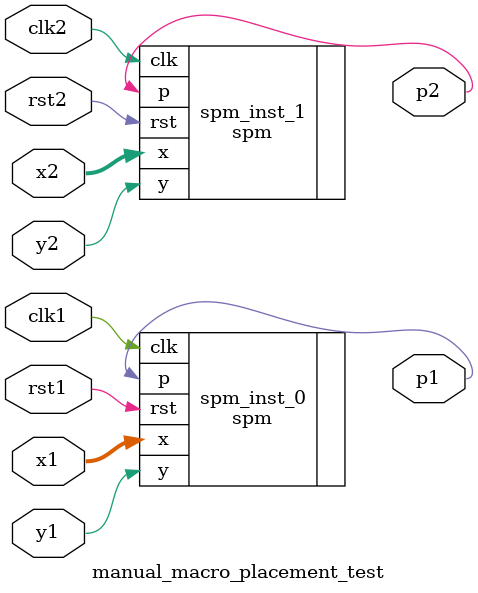
<source format=v>
`default_nettype none

module manual_macro_placement_test(
    clk1,
    clk2,
    rst1,
    rst2,
    x1,
    x2,
    y1,
    y2,
    p1,
    p2
);
    parameter size = 32;
    input clk1, rst1;
    input clk2, rst2;
    input y1;
    input y2;
    input[size-1:0] x1;
    input[size-1:0] x2;
    output p1;
    output p2;

    spm spm_inst_0 (.clk(clk1), .rst(rst1), .x(x1), .y(y1), .p(p1));
    spm spm_inst_1 (.clk(clk2), .rst(rst2), .x(x2), .y(y2), .p(p2));
endmodule
</source>
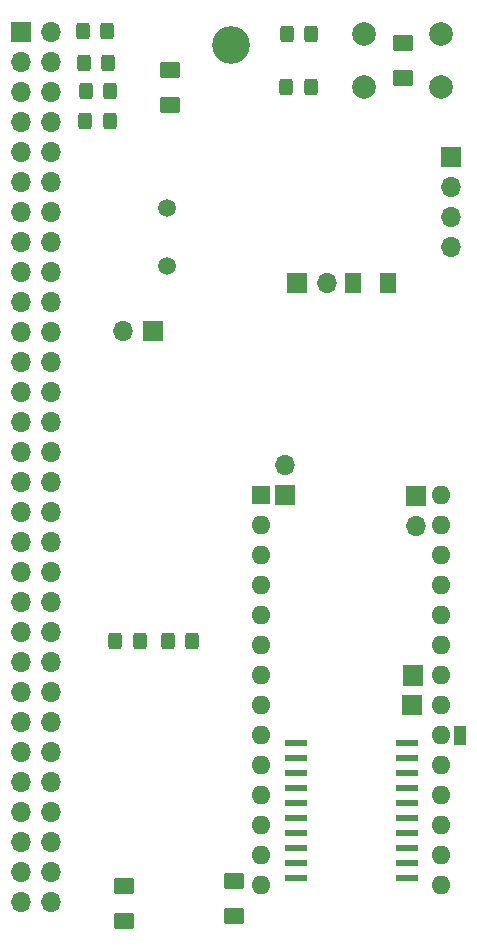
<source format=gbr>
%TF.GenerationSoftware,KiCad,Pcbnew,8.0.6+1*%
%TF.CreationDate,2024-11-21T22:42:01+01:00*%
%TF.ProjectId,8051,38303531-2e6b-4696-9361-645f70636258,rev?*%
%TF.SameCoordinates,Original*%
%TF.FileFunction,Soldermask,Bot*%
%TF.FilePolarity,Negative*%
%FSLAX46Y46*%
G04 Gerber Fmt 4.6, Leading zero omitted, Abs format (unit mm)*
G04 Created by KiCad (PCBNEW 8.0.6+1) date 2024-11-21 22:42:01*
%MOMM*%
%LPD*%
G01*
G04 APERTURE LIST*
G04 Aperture macros list*
%AMRoundRect*
0 Rectangle with rounded corners*
0 $1 Rounding radius*
0 $2 $3 $4 $5 $6 $7 $8 $9 X,Y pos of 4 corners*
0 Add a 4 corners polygon primitive as box body*
4,1,4,$2,$3,$4,$5,$6,$7,$8,$9,$2,$3,0*
0 Add four circle primitives for the rounded corners*
1,1,$1+$1,$2,$3*
1,1,$1+$1,$4,$5*
1,1,$1+$1,$6,$7*
1,1,$1+$1,$8,$9*
0 Add four rect primitives between the rounded corners*
20,1,$1+$1,$2,$3,$4,$5,0*
20,1,$1+$1,$4,$5,$6,$7,0*
20,1,$1+$1,$6,$7,$8,$9,0*
20,1,$1+$1,$8,$9,$2,$3,0*%
G04 Aperture macros list end*
%ADD10C,0.100000*%
%ADD11C,2.000000*%
%ADD12R,1.700000X1.700000*%
%ADD13O,1.700000X1.700000*%
%ADD14R,1.600000X1.600000*%
%ADD15O,1.600000X1.600000*%
%ADD16C,1.500000*%
%ADD17C,3.200000*%
%ADD18RoundRect,0.250000X-0.625000X0.462500X-0.625000X-0.462500X0.625000X-0.462500X0.625000X0.462500X0*%
%ADD19R,1.950000X0.600000*%
%ADD20RoundRect,0.249999X0.325001X0.450001X-0.325001X0.450001X-0.325001X-0.450001X0.325001X-0.450001X0*%
%ADD21RoundRect,0.250000X0.462500X0.625000X-0.462500X0.625000X-0.462500X-0.625000X0.462500X-0.625000X0*%
G04 APERTURE END LIST*
D10*
X124850000Y-118600000D02*
X123250000Y-118600000D01*
X123250000Y-116950000D01*
X124850000Y-116950000D01*
X124850000Y-118600000D01*
G36*
X124850000Y-118600000D02*
G01*
X123250000Y-118600000D01*
X123250000Y-116950000D01*
X124850000Y-116950000D01*
X124850000Y-118600000D01*
G37*
X128500000Y-123600000D02*
X127550000Y-123600000D01*
X127550000Y-122050000D01*
X128500000Y-122050000D01*
X128500000Y-123600000D01*
G36*
X128500000Y-123600000D02*
G01*
X127550000Y-123600000D01*
X127550000Y-122050000D01*
X128500000Y-122050000D01*
X128500000Y-123600000D01*
G37*
D11*
%TO.C,SW1*%
X120000000Y-63500000D03*
X126500000Y-63500000D03*
X120000000Y-68000000D03*
X126500000Y-68000000D03*
%TD*%
D12*
%TO.C,J2*%
X90960000Y-63330000D03*
D13*
X93500000Y-63330000D03*
X90960000Y-65870000D03*
X93500000Y-65870000D03*
X90960000Y-68410000D03*
X93500000Y-68410000D03*
X90960000Y-70950000D03*
X93500000Y-70950000D03*
X90960000Y-73490000D03*
X93500000Y-73490000D03*
X90960000Y-76030000D03*
X93500000Y-76030000D03*
X90960000Y-78570000D03*
X93500000Y-78570000D03*
X90960000Y-81110000D03*
X93500000Y-81110000D03*
X90960000Y-83650000D03*
X93500000Y-83650000D03*
X90960000Y-86190000D03*
X93500000Y-86190000D03*
X90960000Y-88730000D03*
X93500000Y-88730000D03*
X90960000Y-91270000D03*
X93500000Y-91270000D03*
X90960000Y-93810000D03*
X93500000Y-93810000D03*
X90960000Y-96350000D03*
X93500000Y-96350000D03*
X90960000Y-98890000D03*
X93500000Y-98890000D03*
X90960000Y-101430000D03*
X93500000Y-101430000D03*
X90960000Y-103970000D03*
X93500000Y-103970000D03*
X90960000Y-106510000D03*
X93500000Y-106510000D03*
X90960000Y-109050000D03*
X93500000Y-109050000D03*
X90960000Y-111590000D03*
X93500000Y-111590000D03*
X90960000Y-114130000D03*
X93500000Y-114130000D03*
X90960000Y-116670000D03*
X93500000Y-116670000D03*
X90960000Y-119210000D03*
X93500000Y-119210000D03*
X90960000Y-121750000D03*
X93500000Y-121750000D03*
X90960000Y-124290000D03*
X93500000Y-124290000D03*
X90960000Y-126830000D03*
X93500000Y-126830000D03*
X90960000Y-129370000D03*
X93500000Y-129370000D03*
X90960000Y-131910000D03*
X93500000Y-131910000D03*
X90960000Y-134450000D03*
X93500000Y-134450000D03*
X90960000Y-136990000D03*
X93500000Y-136990000D03*
%TD*%
D12*
%TO.C,J3*%
X113284000Y-102489000D03*
D13*
X113284000Y-99949000D03*
%TD*%
D14*
%TO.C,U5*%
X111250000Y-102500000D03*
D15*
X111250000Y-105040000D03*
X111250000Y-107580000D03*
X111250000Y-110120000D03*
X111250000Y-112660000D03*
X111250000Y-115200000D03*
X111250000Y-117740000D03*
X111250000Y-120280000D03*
X111250000Y-122820000D03*
X111250000Y-125360000D03*
X111250000Y-127900000D03*
X111250000Y-130440000D03*
X111250000Y-132980000D03*
X111250000Y-135520000D03*
X126490000Y-135520000D03*
X126490000Y-132980000D03*
X126490000Y-130440000D03*
X126490000Y-127900000D03*
X126490000Y-125360000D03*
X126490000Y-122820000D03*
X126490000Y-120280000D03*
X126490000Y-117740000D03*
X126490000Y-115200000D03*
X126490000Y-112660000D03*
X126490000Y-110120000D03*
X126490000Y-107580000D03*
X126490000Y-105040000D03*
X126490000Y-102500000D03*
%TD*%
D12*
%TO.C,J4*%
X124333000Y-102616000D03*
D13*
X124333000Y-105156000D03*
%TD*%
D16*
%TO.C,Y1*%
X103250000Y-78250000D03*
X103250000Y-83130000D03*
%TD*%
D12*
%TO.C,J1*%
X114300000Y-84582000D03*
D13*
X116840000Y-84582000D03*
%TD*%
D17*
%TO.C,H1*%
X108700000Y-64400000D03*
%TD*%
D12*
%TO.C,J5*%
X124000000Y-120300000D03*
%TD*%
%TO.C,J7*%
X102088000Y-88620200D03*
D13*
X99548000Y-88620200D03*
%TD*%
D12*
%TO.C,J6*%
X127324000Y-73924000D03*
D13*
X127324000Y-76464000D03*
X127324000Y-79004000D03*
X127324000Y-81544000D03*
%TD*%
D18*
%TO.C,C3*%
X123250000Y-64275000D03*
X123250000Y-67250000D03*
%TD*%
D19*
%TO.C,U4*%
X114198400Y-134924800D03*
X114198400Y-133654800D03*
X114198400Y-132384800D03*
X114198400Y-131114800D03*
X114198400Y-129844800D03*
X114198400Y-128574800D03*
X114198400Y-127304800D03*
X114198400Y-126034800D03*
X114198400Y-124764800D03*
X114198400Y-123494800D03*
X123598400Y-123494800D03*
X123598400Y-124764800D03*
X123598400Y-126034800D03*
X123598400Y-127304800D03*
X123598400Y-128574800D03*
X123598400Y-129844800D03*
X123598400Y-131114800D03*
X123598400Y-132384800D03*
X123598400Y-133654800D03*
X123598400Y-134924800D03*
%TD*%
D18*
%TO.C,C6*%
X108966000Y-135201000D03*
X108966000Y-138176000D03*
%TD*%
%TO.C,C7*%
X99618800Y-135607400D03*
X99618800Y-138582400D03*
%TD*%
D20*
%TO.C,R2*%
X115461000Y-63500000D03*
X113411000Y-63500000D03*
%TD*%
%TO.C,R3*%
X115443000Y-67945000D03*
X113393000Y-67945000D03*
%TD*%
%TO.C,R4*%
X100965000Y-114858800D03*
X98915000Y-114858800D03*
%TD*%
%TO.C,R6*%
X105410000Y-114858800D03*
X103360000Y-114858800D03*
%TD*%
%TO.C,R1*%
X98250000Y-63250000D03*
X96200000Y-63250000D03*
%TD*%
%TO.C,R7*%
X98298000Y-65913000D03*
X96248000Y-65913000D03*
%TD*%
%TO.C,R8*%
X98443000Y-68326000D03*
X96393000Y-68326000D03*
%TD*%
%TO.C,R9*%
X98434000Y-70866000D03*
X96384000Y-70866000D03*
%TD*%
D21*
%TO.C,C5*%
X122021600Y-84607400D03*
X119046600Y-84607400D03*
%TD*%
D18*
%TO.C,C8*%
X103500000Y-66512500D03*
X103500000Y-69487500D03*
%TD*%
M02*

</source>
::::
▶ [Work instruction]: Using the entries above, tally how many lines have the word "rounded" in them; write the number and nothing more.

▶ [Answer space]: 3